QUOTED PASSAGE:
=== Section Start ===

By: Navy Times staff

Coast Guard inks new tattoo regs
Tattoo parlor on the boardwalk in Wildwood, New Jersey (Photographs in Carol M. Highsmith's America Project in the Carol M. Highsmith Archive, Library of Congress, Prints and Photographs Division)

In an effort to woo new recruits and align regs with the latest tattoo trends, the Coast Guard on Thursday announced reforms to its ink rules, effective immediately.

“I am pleased to see the Coast Guard’s new tattoo policy reinforces a professional appearance to the public while adopting some of the very same tattoo standards that are now acceptable among the public,” said Master Chief Petty Officer of the Coast Guard Jason Vanderhaden in a prepared statement emailed to Navy Times.

“The new tattoo policy will expand our recruiting candidate pool and provide those already serving in the Coast Guard with a few new options.”

Those new options include:

  • Tattoos or brands, so long as they’re not visible above the collar on the Coast Guard’s Operational Dress Uniform’s crew neck T-shirt;
  • One finger tattoo per hand but it must be between the first knuckle closest to the wrist (base of finger) and the second knuckle on the finger; and,
  • One tattoo per hand but the design can be no larger than an inch in any dimension and must fall between the wrist and the first knuckle closest to the wrist (base of finger).

The liberalized policy allows for a total of one hand tattoo and one finger or ring tattoo per hand. The Coast Guard will continue to ban tattoos on the palms of hands or on thumbs.

Rules governing body piercings and other anatomical modifications have not changed, officials added.

At his annual State of the Coast Guard address on March 21, Adm. Karl Schultz hinted that his sea service would soon ease its tattoo restrictions, along with loosening weight standards and revamping the regs that disqualify single-parent enlistments.

All of that is part of a broader effort to convince more women to enlist and stay in the service.

“They’re small ripples that will lead to a groundswell of cultural change,” Schultz said. “Inclusion allows for development of the critical bonds that will put us on a course to mission success.”

=== Section End ===

GIVEN MATERIAL:
=== Section Start ===

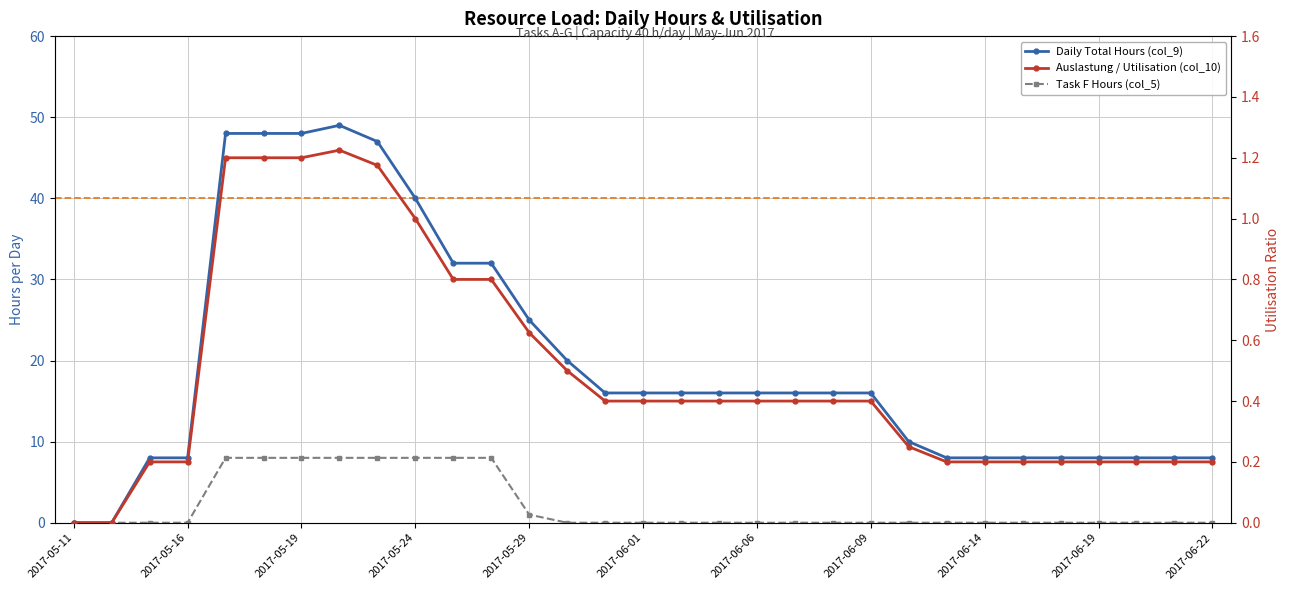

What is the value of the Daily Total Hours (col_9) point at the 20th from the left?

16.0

=== Section End ===

EXERCISE GOAL: Print the Coast Guard tattoo article word for word from "At his annual" to "in the service.". Work only from the Coast Guard tattoo article.

SOLUTION FOR THIS PROBLEM:
At his annual State of the Coast Guard address on March 21, Adm. Karl Schultz hinted that his sea service would soon ease its tattoo restrictions, along with loosening weight standards and revamping the regs that disqualify single-parent enlistments.

All of that is part of a broader effort to convince more women to enlist and stay in the service.